§ **Photos with calibration data**:
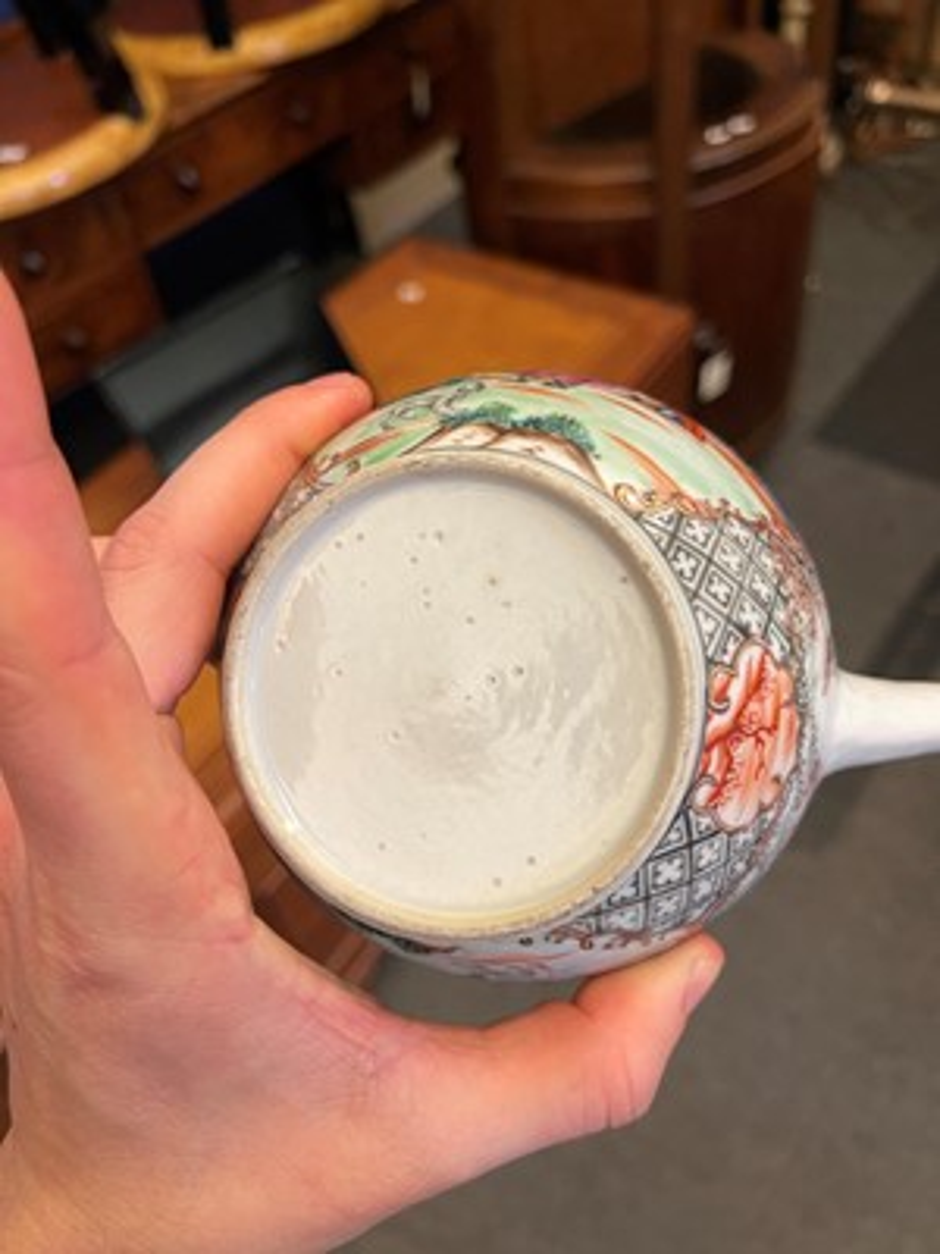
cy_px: 627
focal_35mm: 25
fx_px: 905
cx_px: 470
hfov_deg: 54.9
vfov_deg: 69.4
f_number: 1.6
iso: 160
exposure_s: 1/50
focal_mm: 5.1
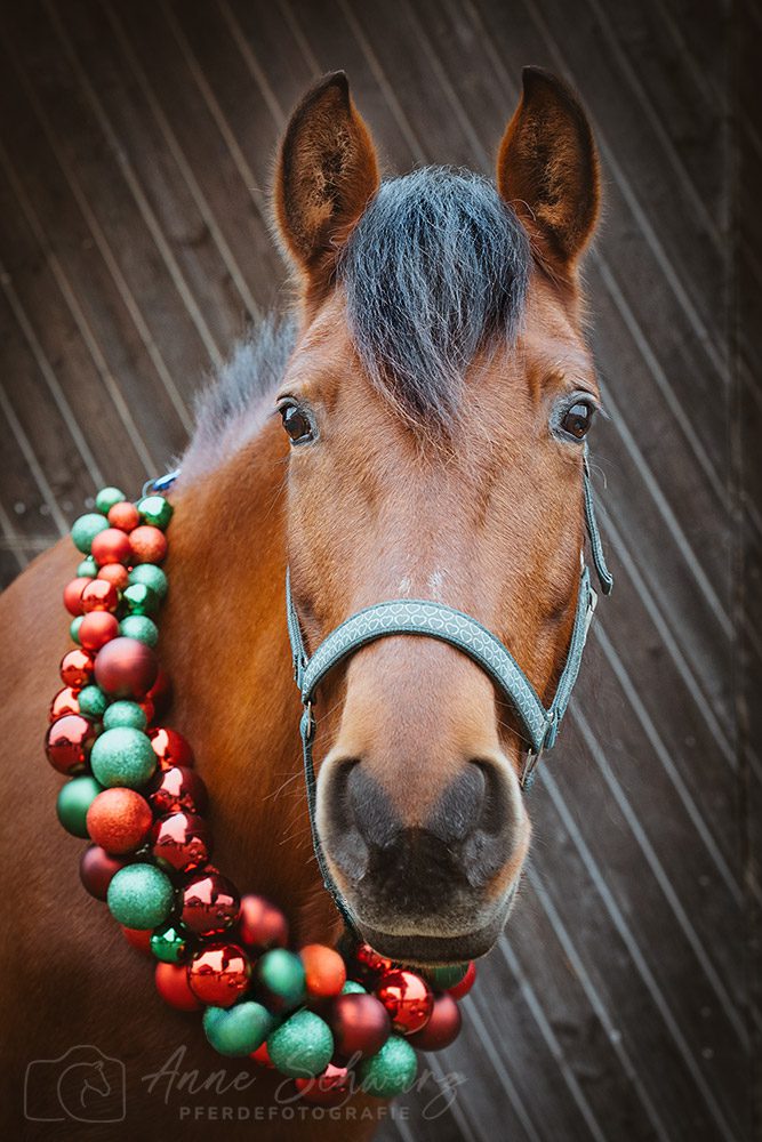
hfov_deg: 24.2
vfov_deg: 35.6
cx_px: 381
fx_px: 1777
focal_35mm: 56
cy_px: 571
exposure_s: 1/160
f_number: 4
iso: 1250
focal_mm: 56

§ **About this exercise**:
Keep the pictures out and transcribe the entries exactly.

§ **Exercise output**:
cy_px: 627
focal_35mm: 25
fx_px: 905
cx_px: 470
hfov_deg: 54.9
vfov_deg: 69.4
f_number: 1.6
iso: 160
exposure_s: 1/50
focal_mm: 5.1
hfov_deg: 24.2
vfov_deg: 35.6
cx_px: 381
fx_px: 1777
focal_35mm: 56
cy_px: 571
exposure_s: 1/160
f_number: 4
iso: 1250
focal_mm: 56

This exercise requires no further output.